====== MATERIAL TO PROCESS ======

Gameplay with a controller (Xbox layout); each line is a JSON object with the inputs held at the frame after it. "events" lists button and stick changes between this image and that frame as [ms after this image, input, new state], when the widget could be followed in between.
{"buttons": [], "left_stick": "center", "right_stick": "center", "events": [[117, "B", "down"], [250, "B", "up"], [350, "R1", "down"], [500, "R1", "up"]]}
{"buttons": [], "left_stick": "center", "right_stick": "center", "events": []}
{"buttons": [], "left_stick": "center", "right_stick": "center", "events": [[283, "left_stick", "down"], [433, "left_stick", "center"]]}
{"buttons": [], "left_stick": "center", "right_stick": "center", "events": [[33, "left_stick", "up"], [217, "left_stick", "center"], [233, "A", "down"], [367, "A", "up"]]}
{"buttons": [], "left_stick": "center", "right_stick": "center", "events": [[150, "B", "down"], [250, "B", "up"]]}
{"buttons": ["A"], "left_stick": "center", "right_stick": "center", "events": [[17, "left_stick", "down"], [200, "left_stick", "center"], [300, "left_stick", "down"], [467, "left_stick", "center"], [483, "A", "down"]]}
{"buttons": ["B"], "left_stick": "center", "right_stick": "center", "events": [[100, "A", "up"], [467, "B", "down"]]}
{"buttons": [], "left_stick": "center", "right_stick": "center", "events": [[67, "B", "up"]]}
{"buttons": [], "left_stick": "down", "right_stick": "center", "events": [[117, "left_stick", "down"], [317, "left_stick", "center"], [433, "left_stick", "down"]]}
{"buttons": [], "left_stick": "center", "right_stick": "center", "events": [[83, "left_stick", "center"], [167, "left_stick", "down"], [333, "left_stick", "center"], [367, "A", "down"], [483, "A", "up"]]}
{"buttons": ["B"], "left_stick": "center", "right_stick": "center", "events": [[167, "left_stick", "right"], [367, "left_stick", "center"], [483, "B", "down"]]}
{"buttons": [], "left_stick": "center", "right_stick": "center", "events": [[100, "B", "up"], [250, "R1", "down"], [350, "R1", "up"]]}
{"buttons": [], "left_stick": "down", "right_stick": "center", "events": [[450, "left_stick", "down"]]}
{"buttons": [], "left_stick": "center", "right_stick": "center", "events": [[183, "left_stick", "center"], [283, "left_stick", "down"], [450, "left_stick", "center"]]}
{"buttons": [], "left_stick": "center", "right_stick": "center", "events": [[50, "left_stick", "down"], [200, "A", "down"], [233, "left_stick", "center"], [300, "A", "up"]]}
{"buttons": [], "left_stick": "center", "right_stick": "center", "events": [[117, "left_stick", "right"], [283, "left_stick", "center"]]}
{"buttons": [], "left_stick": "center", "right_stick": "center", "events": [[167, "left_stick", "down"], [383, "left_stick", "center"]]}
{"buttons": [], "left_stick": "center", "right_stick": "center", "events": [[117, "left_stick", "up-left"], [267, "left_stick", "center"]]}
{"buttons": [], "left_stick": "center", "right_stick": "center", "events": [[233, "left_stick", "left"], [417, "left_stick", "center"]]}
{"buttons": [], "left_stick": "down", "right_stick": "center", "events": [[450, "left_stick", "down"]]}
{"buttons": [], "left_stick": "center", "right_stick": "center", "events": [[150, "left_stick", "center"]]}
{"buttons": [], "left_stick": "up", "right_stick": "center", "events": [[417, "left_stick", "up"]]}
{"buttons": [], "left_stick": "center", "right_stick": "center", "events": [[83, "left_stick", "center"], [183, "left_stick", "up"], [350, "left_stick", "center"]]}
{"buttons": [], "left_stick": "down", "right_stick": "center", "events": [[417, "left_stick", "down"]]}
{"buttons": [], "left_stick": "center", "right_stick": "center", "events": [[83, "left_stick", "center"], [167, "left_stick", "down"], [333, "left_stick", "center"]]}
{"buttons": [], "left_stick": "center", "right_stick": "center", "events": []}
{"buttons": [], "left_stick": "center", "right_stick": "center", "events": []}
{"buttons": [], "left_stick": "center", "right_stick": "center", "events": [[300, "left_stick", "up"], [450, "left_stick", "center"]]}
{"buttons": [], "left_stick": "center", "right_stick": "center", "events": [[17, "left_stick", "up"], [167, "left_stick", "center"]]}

======

WHAT IS BEING ASKED: Transcribe the listing shown above in full and without change.

REPLY TO THE EXERCISE:
Gameplay with a controller (Xbox layout); each line is a JSON object with the inputs held at the frame after it. "events" lists button and stick changes between this image and that frame as [ms after this image, input, new state], when the widget could be followed in between.
{"buttons": [], "left_stick": "center", "right_stick": "center", "events": [[117, "B", "down"], [250, "B", "up"], [350, "R1", "down"], [500, "R1", "up"]]}
{"buttons": [], "left_stick": "center", "right_stick": "center", "events": []}
{"buttons": [], "left_stick": "center", "right_stick": "center", "events": [[283, "left_stick", "down"], [433, "left_stick", "center"]]}
{"buttons": [], "left_stick": "center", "right_stick": "center", "events": [[33, "left_stick", "up"], [217, "left_stick", "center"], [233, "A", "down"], [367, "A", "up"]]}
{"buttons": [], "left_stick": "center", "right_stick": "center", "events": [[150, "B", "down"], [250, "B", "up"]]}
{"buttons": ["A"], "left_stick": "center", "right_stick": "center", "events": [[17, "left_stick", "down"], [200, "left_stick", "center"], [300, "left_stick", "down"], [467, "left_stick", "center"], [483, "A", "down"]]}
{"buttons": ["B"], "left_stick": "center", "right_stick": "center", "events": [[100, "A", "up"], [467, "B", "down"]]}
{"buttons": [], "left_stick": "center", "right_stick": "center", "events": [[67, "B", "up"]]}
{"buttons": [], "left_stick": "down", "right_stick": "center", "events": [[117, "left_stick", "down"], [317, "left_stick", "center"], [433, "left_stick", "down"]]}
{"buttons": [], "left_stick": "center", "right_stick": "center", "events": [[83, "left_stick", "center"], [167, "left_stick", "down"], [333, "left_stick", "center"], [367, "A", "down"], [483, "A", "up"]]}
{"buttons": ["B"], "left_stick": "center", "right_stick": "center", "events": [[167, "left_stick", "right"], [367, "left_stick", "center"], [483, "B", "down"]]}
{"buttons": [], "left_stick": "center", "right_stick": "center", "events": [[100, "B", "up"], [250, "R1", "down"], [350, "R1", "up"]]}
{"buttons": [], "left_stick": "down", "right_stick": "center", "events": [[450, "left_stick", "down"]]}
{"buttons": [], "left_stick": "center", "right_stick": "center", "events": [[183, "left_stick", "center"], [283, "left_stick", "down"], [450, "left_stick", "center"]]}
{"buttons": [], "left_stick": "center", "right_stick": "center", "events": [[50, "left_stick", "down"], [200, "A", "down"], [233, "left_stick", "center"], [300, "A", "up"]]}
{"buttons": [], "left_stick": "center", "right_stick": "center", "events": [[117, "left_stick", "right"], [283, "left_stick", "center"]]}
{"buttons": [], "left_stick": "center", "right_stick": "center", "events": [[167, "left_stick", "down"], [383, "left_stick", "center"]]}
{"buttons": [], "left_stick": "center", "right_stick": "center", "events": [[117, "left_stick", "up-left"], [267, "left_stick", "center"]]}
{"buttons": [], "left_stick": "center", "right_stick": "center", "events": [[233, "left_stick", "left"], [417, "left_stick", "center"]]}
{"buttons": [], "left_stick": "down", "right_stick": "center", "events": [[450, "left_stick", "down"]]}
{"buttons": [], "left_stick": "center", "right_stick": "center", "events": [[150, "left_stick", "center"]]}
{"buttons": [], "left_stick": "up", "right_stick": "center", "events": [[417, "left_stick", "up"]]}
{"buttons": [], "left_stick": "center", "right_stick": "center", "events": [[83, "left_stick", "center"], [183, "left_stick", "up"], [350, "left_stick", "center"]]}
{"buttons": [], "left_stick": "down", "right_stick": "center", "events": [[417, "left_stick", "down"]]}
{"buttons": [], "left_stick": "center", "right_stick": "center", "events": [[83, "left_stick", "center"], [167, "left_stick", "down"], [333, "left_stick", "center"]]}
{"buttons": [], "left_stick": "center", "right_stick": "center", "events": []}
{"buttons": [], "left_stick": "center", "right_stick": "center", "events": []}
{"buttons": [], "left_stick": "center", "right_stick": "center", "events": [[300, "left_stick", "up"], [450, "left_stick", "center"]]}
{"buttons": [], "left_stick": "center", "right_stick": "center", "events": [[17, "left_stick", "up"], [167, "left_stick", "center"]]}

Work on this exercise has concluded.